Return every line of text from the entries below, unchanged and in order, and leave out the pictures.

###

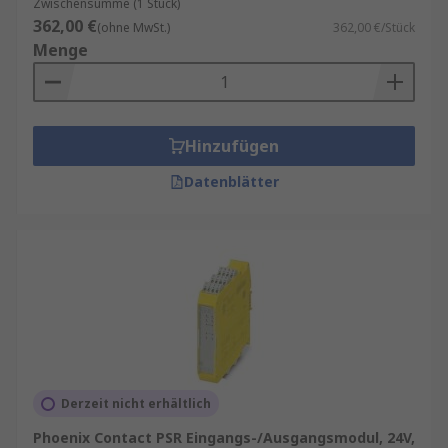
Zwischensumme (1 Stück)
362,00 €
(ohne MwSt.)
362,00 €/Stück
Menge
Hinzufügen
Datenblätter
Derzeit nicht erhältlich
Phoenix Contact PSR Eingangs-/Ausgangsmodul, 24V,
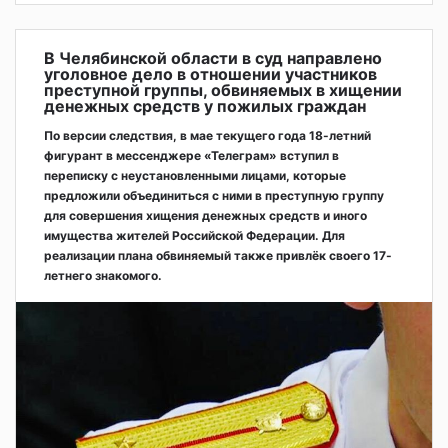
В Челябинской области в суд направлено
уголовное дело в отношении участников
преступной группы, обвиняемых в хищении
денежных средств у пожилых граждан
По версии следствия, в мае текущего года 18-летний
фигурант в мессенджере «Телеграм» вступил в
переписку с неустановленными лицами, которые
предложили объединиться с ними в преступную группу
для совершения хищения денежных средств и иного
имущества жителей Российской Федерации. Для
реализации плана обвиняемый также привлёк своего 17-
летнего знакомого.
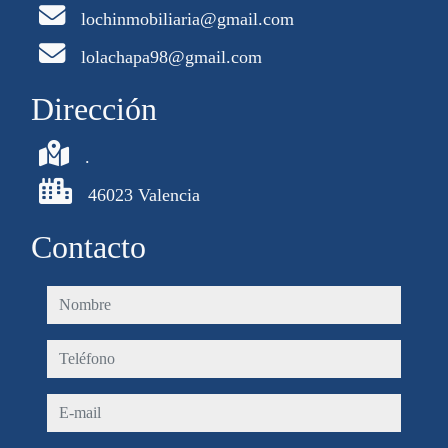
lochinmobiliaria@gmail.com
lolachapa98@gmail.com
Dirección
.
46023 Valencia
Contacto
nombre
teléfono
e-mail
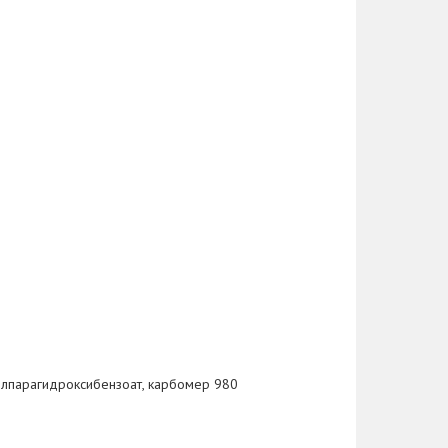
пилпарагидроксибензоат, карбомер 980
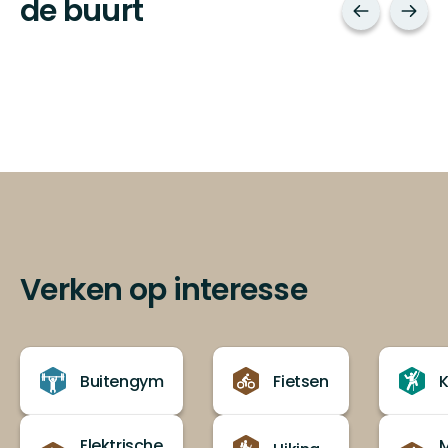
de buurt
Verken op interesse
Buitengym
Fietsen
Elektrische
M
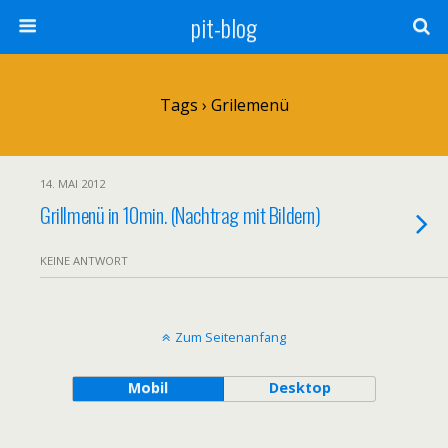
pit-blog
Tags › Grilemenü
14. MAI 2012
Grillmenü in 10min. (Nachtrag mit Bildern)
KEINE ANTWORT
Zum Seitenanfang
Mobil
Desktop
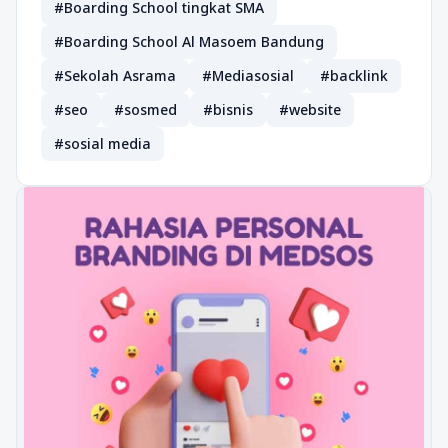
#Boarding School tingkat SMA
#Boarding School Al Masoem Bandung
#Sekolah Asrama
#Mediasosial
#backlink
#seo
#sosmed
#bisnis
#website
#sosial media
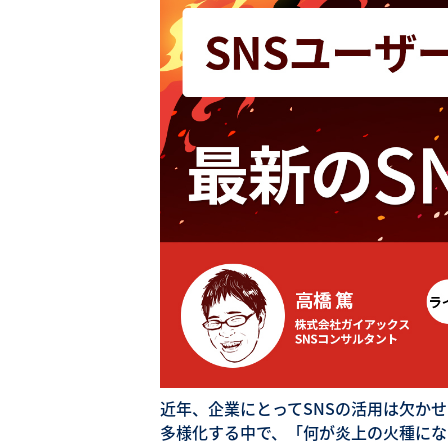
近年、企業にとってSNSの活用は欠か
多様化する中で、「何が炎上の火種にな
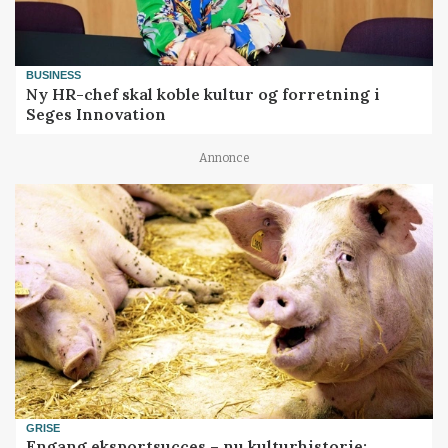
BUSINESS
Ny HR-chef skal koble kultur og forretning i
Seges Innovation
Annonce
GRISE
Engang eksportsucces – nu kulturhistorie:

###

=== YOUR RESPONSE ===
Zwischensumme (1 Stück)
362,00 €
(ohne MwSt.)
362,00 €/Stück
Menge
Hinzufügen
Datenblätter
Derzeit nicht erhältlich
Phoenix Contact PSR Eingangs-/Ausgangsmodul, 24V,
В Челябинской области в суд направлено
уголовное дело в отношении участников
преступной группы, обвиняемых в хищении
денежных средств у пожилых граждан
По версии следствия, в мае текущего года 18-летний
фигурант в мессенджере «Телеграм» вступил в
переписку с неустановленными лицами, которые
предложили объединиться с ними в преступную группу
для совершения хищения денежных средств и иного
имущества жителей Российской Федерации. Для
реализации плана обвиняемый также привлёк своего 17-
летнего знакомого.
lochinmobiliaria@gmail.com
lolachapa98@gmail.com
Dirección
.
46023 Valencia
Contacto
nombre
teléfono
e-mail
пилпарагидроксибензоат, карбомер 980
de buurt
Verken op interesse
Buitengym
Fietsen
Elektrische
M
pit-blog
Tags › Grilemenü
14. MAI 2012
Grillmenü in 10min. (Nachtrag mit Bildern)
KEINE ANTWORT
Zum Seitenanfang
Mobil
Desktop
#Boarding School tingkat SMA
#Boarding School Al Masoem Bandung
#Sekolah Asrama
#Mediasosial
#backlink
#seo
#sosmed
#bisnis
#website
#sosial media
近年、企業にとってSNSの活用は欠か
多様化する中で、「何が炎上の火種にな
BUSINESS
Ny HR-chef skal koble kultur og forretning i
Seges Innovation
Annonce
GRISE
Engang eksportsucces – nu kulturhistorie:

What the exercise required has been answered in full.